* Trecho fornecido
....................

Há alguns dias realizamos em nossa
escola uma reunião de pais. A finalidade era de dar algumas orientações sobre
mudanças no regimento escolar e no Projeto Político Pedagógico, além de
entregar os boletins. Algo muito comum no cotidiano de qualquer escola.
Dispus todo o necessário para reunião na quadra e, enquanto os pais chegavam, deixei no som uma música clássica qualquer. O propósito foi recepcionar os pais e preparar os ânimos para a reunião.
Sentei-me, aguardando o início e revisando o que iria falar. Alguns pais não me perceberam e foram se alojando próximos a mim. Nisto, percebi uma certa reclamação e zombaria sobre a música que tocava. No município é costume que os falecimentos sejam anunciados na torre da igreja matriz, para tal, utiliza-se uma música antes do comunicado e a comparação foi imediata.
Obviamente não me senti ofendido com o juízo sobre a música escolhida por mim, todavia, fiquei pensando sobre esta situação e sua relação com a escola e a educação. Voltei a um tema que recorrentemente falo por aqui, mas que não me deixa de me incomodar.
A educação básica e até mesmo o ensino superior virou uma forma de adestramento para se buscar uma melhor profissão. Isto daria maior qualidade de vida. E entenda bem, qualidade de vida é entendido como sendo meios materiais para subsistir, recursos financeiros que possibilitem consumir coisas e exercer uma função que tenha certo status social.

....................

* Listagem fornecida
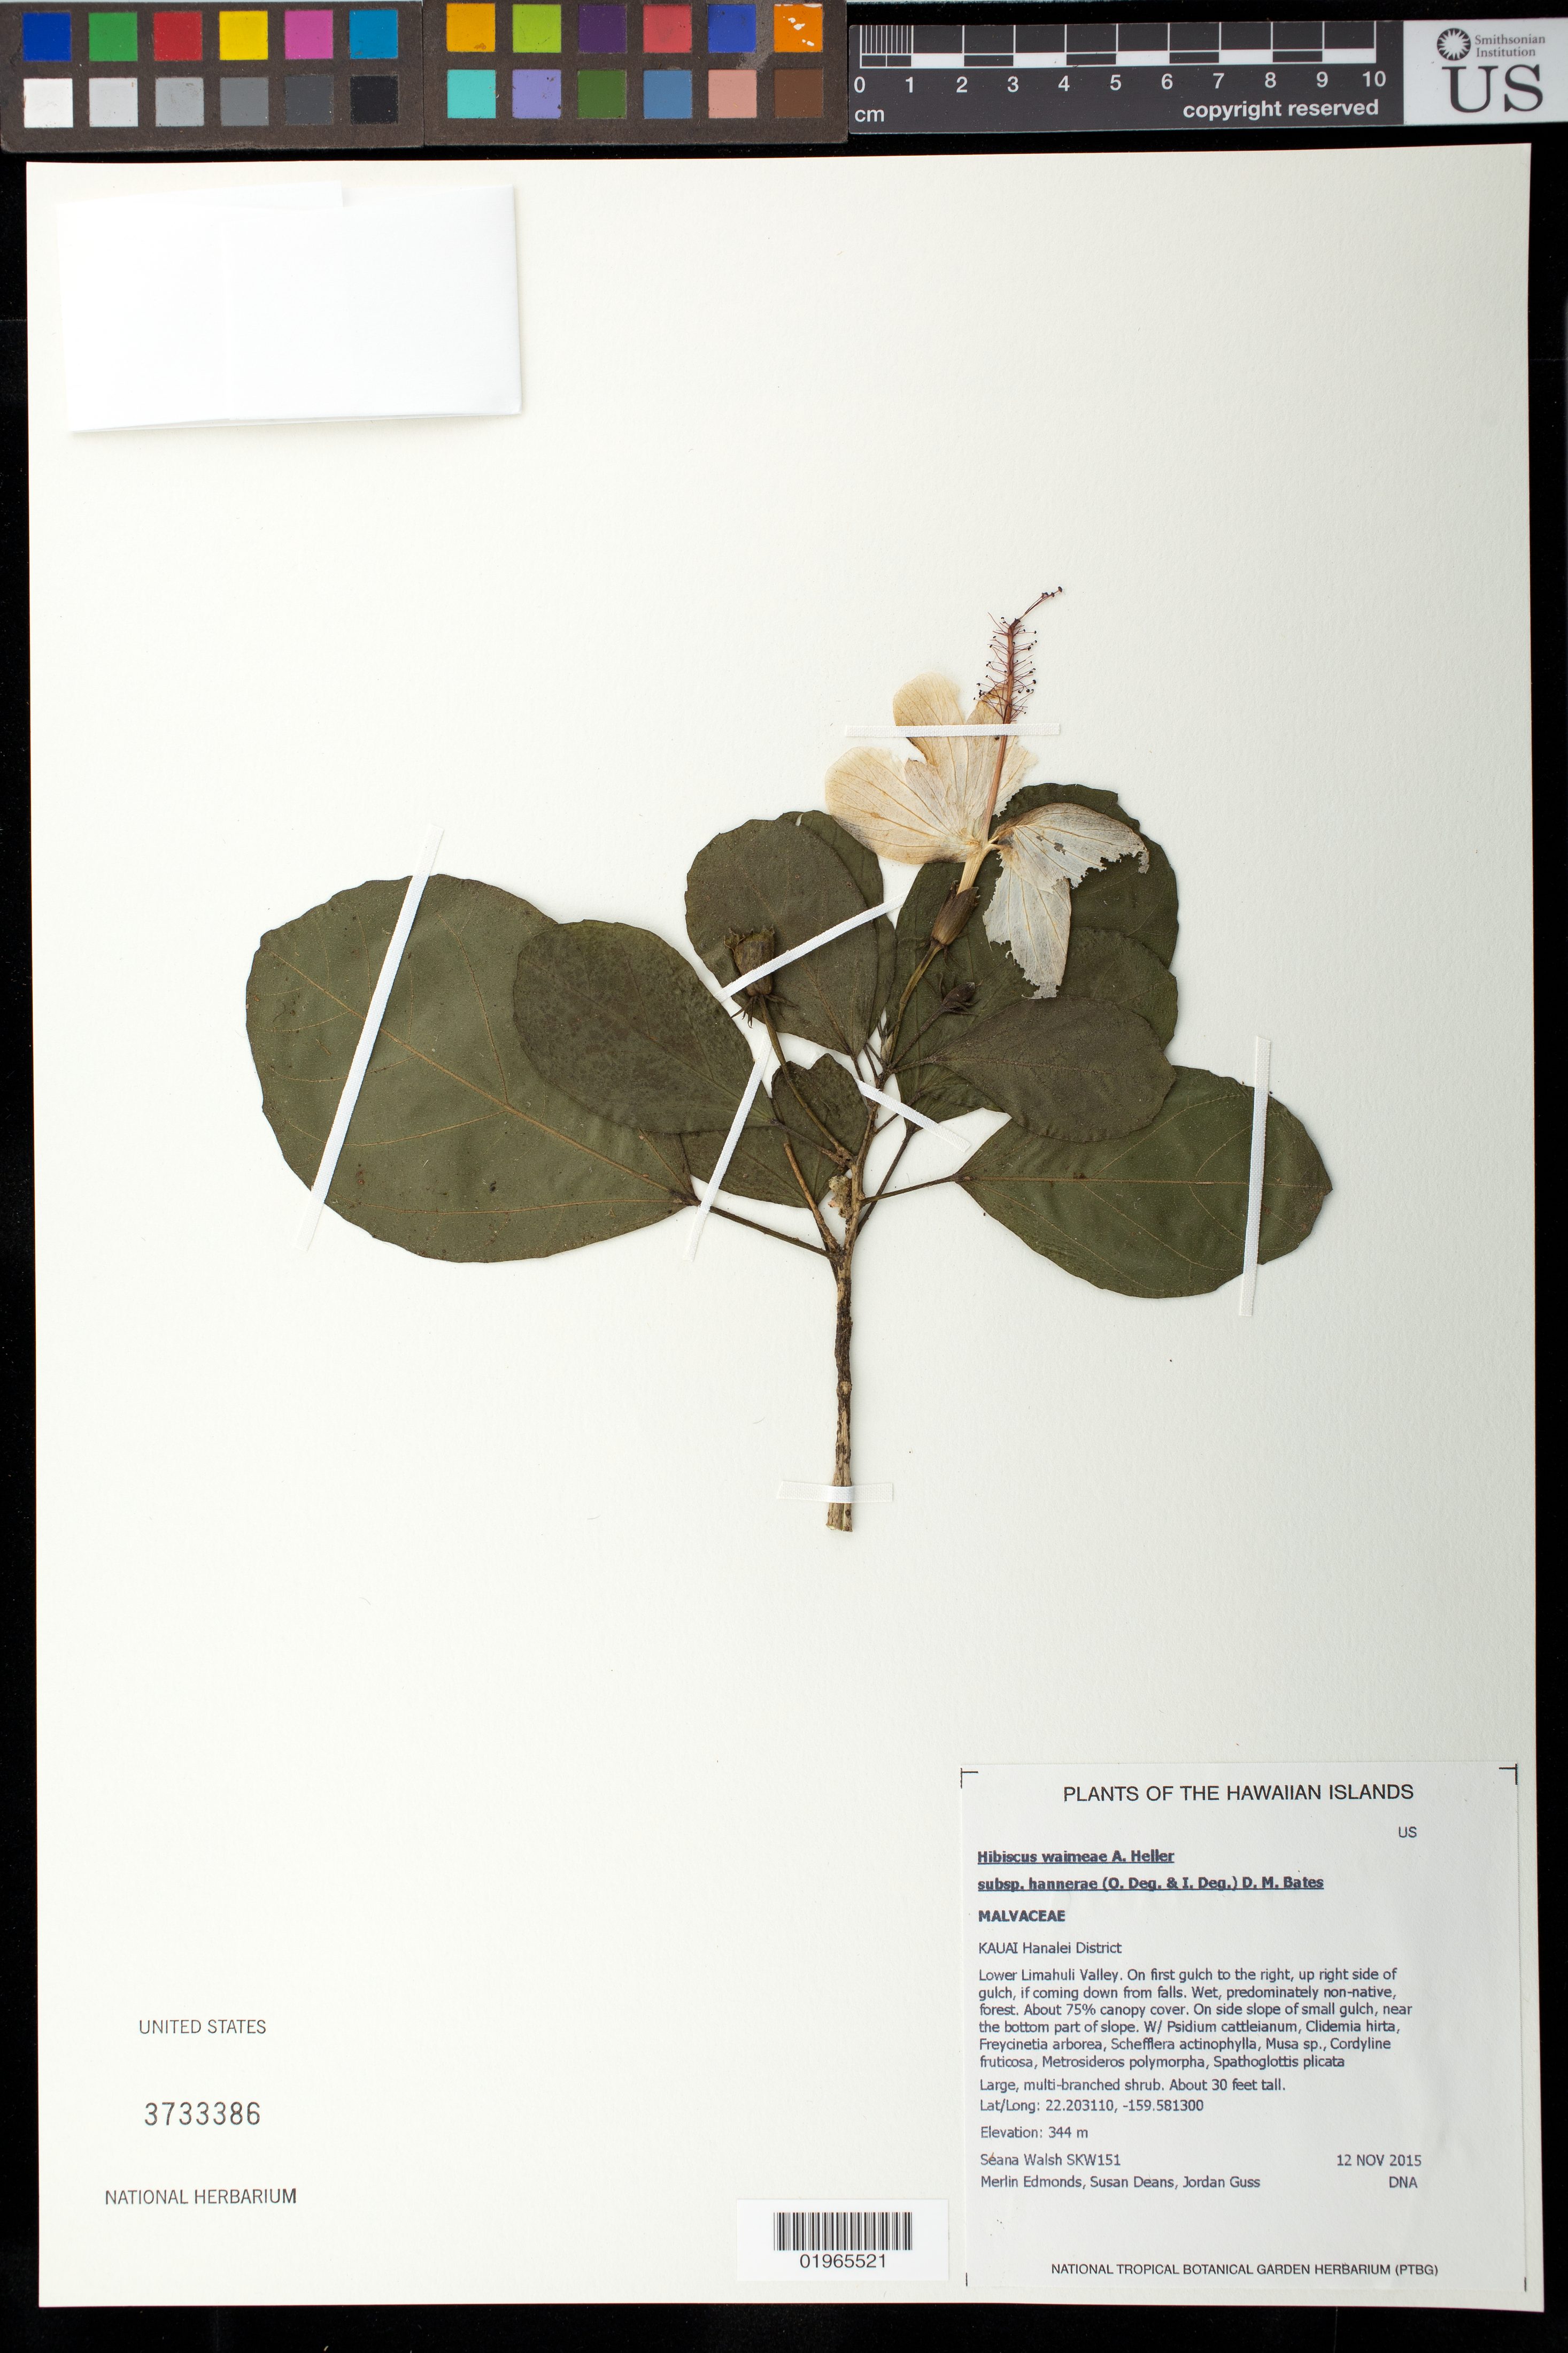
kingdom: Plantae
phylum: Tracheophyta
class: Magnoliopsida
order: Malvales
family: Malvaceae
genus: Hibiscus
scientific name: Hibiscus waimeae subsp. hannerae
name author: (O. Deg. & I. Deg.) D.M. Bates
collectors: S. Walsh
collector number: SKW151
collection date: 2015-11-12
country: United States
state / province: Hawaii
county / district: Kauai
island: Kaua'i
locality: Hanalei District, Lower Limahuli valley, on the first gulch to the right ,up right side of gulch, if comming down from falls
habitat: Wet, predominately non-native forest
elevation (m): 344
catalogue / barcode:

....................

* Lista de exercícios
[A] Transcreva da listagem, sem alterar nada, o intervalo que vai da linha que contém "scientific name: Hibiscus" até o final da listagem, com as duas pontas incluídas.
[B] Dê continuidade ao trecho sobre a reunião de pais e a educação, começando logo depois da última frase.
O trecho e a listagem não têm nenhuma relação entre si.

* Respostas
[A]
scientific name: Hibiscus waimeae subsp. hannerae
name author: (O. Deg. & I. Deg.) D.M. Bates
collectors: S. Walsh
collector number: SKW151
collection date: 2015-11-12
country: United States
state / province: Hawaii
county / district: Kauai
island: Kaua'i
locality: Hanalei District, Lower Limahuli valley, on the first gulch to the right ,up right side of gulch, if comming down from falls
habitat: Wet, predominately non-native forest
elevation (m): 344
catalogue / barcode:

[B]
São repassados um conjunto de conteúdos e técnicas, que no mundo interior do estudante não se ligam com a realidade, mas que são necessários para sua adequação social e ao propósito de qualidade de vida buscada. O estudo é sempre um meio para uma melhor satisfação material.
Além do mais, existe o currículo, o enem e as avaliações externas (quem trabalha em escola sabe o terror que é feito sobre este assunto). Digo isso tanto da rede privada quanto da rede pública.
Falar em elevar a alma humana as mais altas qualidades da humanidade ou em um tipo de conhecimento que aponte para unidade da realidade na multiplicidade das coisas é esoterismo e idealismo.
Entenda, essas coisas não são ruins em si, mas quando a educação se resume a isso, então temos uma educação que amputa grande parte do que ela pode e deve realizar, e dentre este muitos aspectos temos a percepção do belo e a formação moral.
Os gregos antigos cunharam a expressão apeirokalia, que posto em linhas gerais, significa a falta de experiência das coisas belas durante etapas decisivas da formação. O efeito disso se daria na dificuldade em perceber o belo, o bom e o verdadeiro.
Percebam, o sujeito privado do contato com coisas belas ao longo do seu desenvolvimento se torna incapaz de ter uma experiência ou reconhecer algo mais profundo e elevado. Ele pode ter alcançado um enorme sucesso em algum ofício, ser uma pessoa bem sucedida e dispor de recurso material, todavia, é incapaz de reconhecer, experimentar e meditar as coisas mais perfeitas em oposição às menos perfeitas ao seu redor. Com isso, toma o imperfeito como belo e o belo como feio. A beleza torna-se uma questão de opinião e tudo fica relativo.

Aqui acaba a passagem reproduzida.